Capital Markets - Debt Capital Market Flashcards
What’s DCM
Debt Capital Market
Four Types of Bonds?
Fixed Rate Bonds, Floating Rate Bonds, Equity Related Bonds and Asset Backed Securities
What are fixed rate bonds?
Securities with pre-determined rate of return and fixed interest rate and maturity fo 5, 10 or 20 years. Investors will receive fixed interest rate + a complete capital at the end of the term
What are floating rate bonds?
Linked to federal interest rate. Fluctuates over time and thus pays a variable interest rates
What are equity related bonds?
Debt securities paying interest rates which can be converted in to Equity under certain conditions
What are asset backed securities?
Asset backed securities consist of vehicles which consist of mortgage loans, credit card receivables, auto loans,
Bonds vs Bank Loans
You pay less interest on bonds than you pay on a bank loan
What banks like to do on a loan portfolio?
They like to diversify and do not like to gamble on a single borrower.
What are the different type of fees that an investment bank charge to the issuer?

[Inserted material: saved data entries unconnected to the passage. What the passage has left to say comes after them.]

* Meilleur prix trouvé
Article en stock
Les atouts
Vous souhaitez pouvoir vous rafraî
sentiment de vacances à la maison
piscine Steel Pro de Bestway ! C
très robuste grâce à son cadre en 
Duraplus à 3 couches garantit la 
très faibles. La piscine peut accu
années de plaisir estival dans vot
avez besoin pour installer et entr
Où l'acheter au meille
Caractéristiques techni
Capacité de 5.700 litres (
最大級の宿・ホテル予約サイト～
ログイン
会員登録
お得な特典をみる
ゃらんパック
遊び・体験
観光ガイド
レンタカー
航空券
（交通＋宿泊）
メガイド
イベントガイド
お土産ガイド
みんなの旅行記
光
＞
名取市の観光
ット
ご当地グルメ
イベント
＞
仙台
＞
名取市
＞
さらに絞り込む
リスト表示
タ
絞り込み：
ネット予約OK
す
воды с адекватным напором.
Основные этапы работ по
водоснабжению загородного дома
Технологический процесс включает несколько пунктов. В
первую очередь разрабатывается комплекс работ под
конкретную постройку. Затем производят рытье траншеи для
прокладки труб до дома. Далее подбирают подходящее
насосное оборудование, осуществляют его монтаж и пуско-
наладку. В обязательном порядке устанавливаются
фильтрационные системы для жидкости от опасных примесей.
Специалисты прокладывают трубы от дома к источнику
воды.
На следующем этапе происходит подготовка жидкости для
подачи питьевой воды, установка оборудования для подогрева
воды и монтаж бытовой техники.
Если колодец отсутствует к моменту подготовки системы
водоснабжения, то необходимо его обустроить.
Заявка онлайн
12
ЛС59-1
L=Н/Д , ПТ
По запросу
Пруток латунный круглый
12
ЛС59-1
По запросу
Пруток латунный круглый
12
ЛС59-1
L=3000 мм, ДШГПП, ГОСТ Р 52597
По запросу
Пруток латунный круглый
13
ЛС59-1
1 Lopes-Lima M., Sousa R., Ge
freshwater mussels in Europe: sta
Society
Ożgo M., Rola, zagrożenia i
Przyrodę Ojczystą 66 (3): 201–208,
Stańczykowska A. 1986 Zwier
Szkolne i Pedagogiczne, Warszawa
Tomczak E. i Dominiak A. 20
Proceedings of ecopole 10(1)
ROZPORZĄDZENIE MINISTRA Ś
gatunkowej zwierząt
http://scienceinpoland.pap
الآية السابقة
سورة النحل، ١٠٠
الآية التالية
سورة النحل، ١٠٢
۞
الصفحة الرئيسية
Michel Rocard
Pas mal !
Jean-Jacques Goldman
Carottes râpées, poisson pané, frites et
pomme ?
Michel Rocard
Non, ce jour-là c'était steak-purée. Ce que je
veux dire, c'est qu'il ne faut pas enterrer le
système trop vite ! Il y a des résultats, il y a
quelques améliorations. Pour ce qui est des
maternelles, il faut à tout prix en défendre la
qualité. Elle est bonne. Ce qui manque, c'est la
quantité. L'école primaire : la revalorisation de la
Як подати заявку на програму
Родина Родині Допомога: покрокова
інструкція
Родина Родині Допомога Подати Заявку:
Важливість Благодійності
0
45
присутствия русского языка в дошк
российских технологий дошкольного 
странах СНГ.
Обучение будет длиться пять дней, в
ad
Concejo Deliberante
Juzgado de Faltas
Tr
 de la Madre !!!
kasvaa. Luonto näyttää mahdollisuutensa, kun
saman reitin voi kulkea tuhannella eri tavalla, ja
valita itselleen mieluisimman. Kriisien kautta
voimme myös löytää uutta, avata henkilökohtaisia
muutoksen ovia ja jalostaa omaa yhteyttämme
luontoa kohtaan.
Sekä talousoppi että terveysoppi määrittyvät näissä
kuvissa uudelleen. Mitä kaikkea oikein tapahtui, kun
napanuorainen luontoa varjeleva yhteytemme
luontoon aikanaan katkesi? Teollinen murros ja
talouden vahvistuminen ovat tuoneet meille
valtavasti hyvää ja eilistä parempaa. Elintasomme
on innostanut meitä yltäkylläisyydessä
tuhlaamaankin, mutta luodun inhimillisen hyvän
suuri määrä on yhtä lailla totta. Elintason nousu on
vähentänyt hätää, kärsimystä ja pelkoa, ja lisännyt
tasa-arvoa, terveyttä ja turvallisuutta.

Management, underwriting and selling fees
What’s the job of credit rating agency?
Credit rating agencies researches the companies and provide their credit rating i.e., the ability of the borrower to repay the debt/loans
Who are the big 3 credit rating agencies?
S&P, Moody’s and FitchRatings
How long does the bond issuance process take?
25-35 days
Financial products……
evolve over time and their structure changes depends on the needs of investors and borrowers. This was a reason behind securitization
What is securitization?
Securitization is a process in which different loans including commerical loans, leasing, credit card debts will be packaged into a SPV (special purpose vehicle) which will then be sold to investors.
What is Syndication?
Syndication is the process of group of banks come together to offer loans. It reduces their exposure and also helps them earn a commission, interest and expand their client base.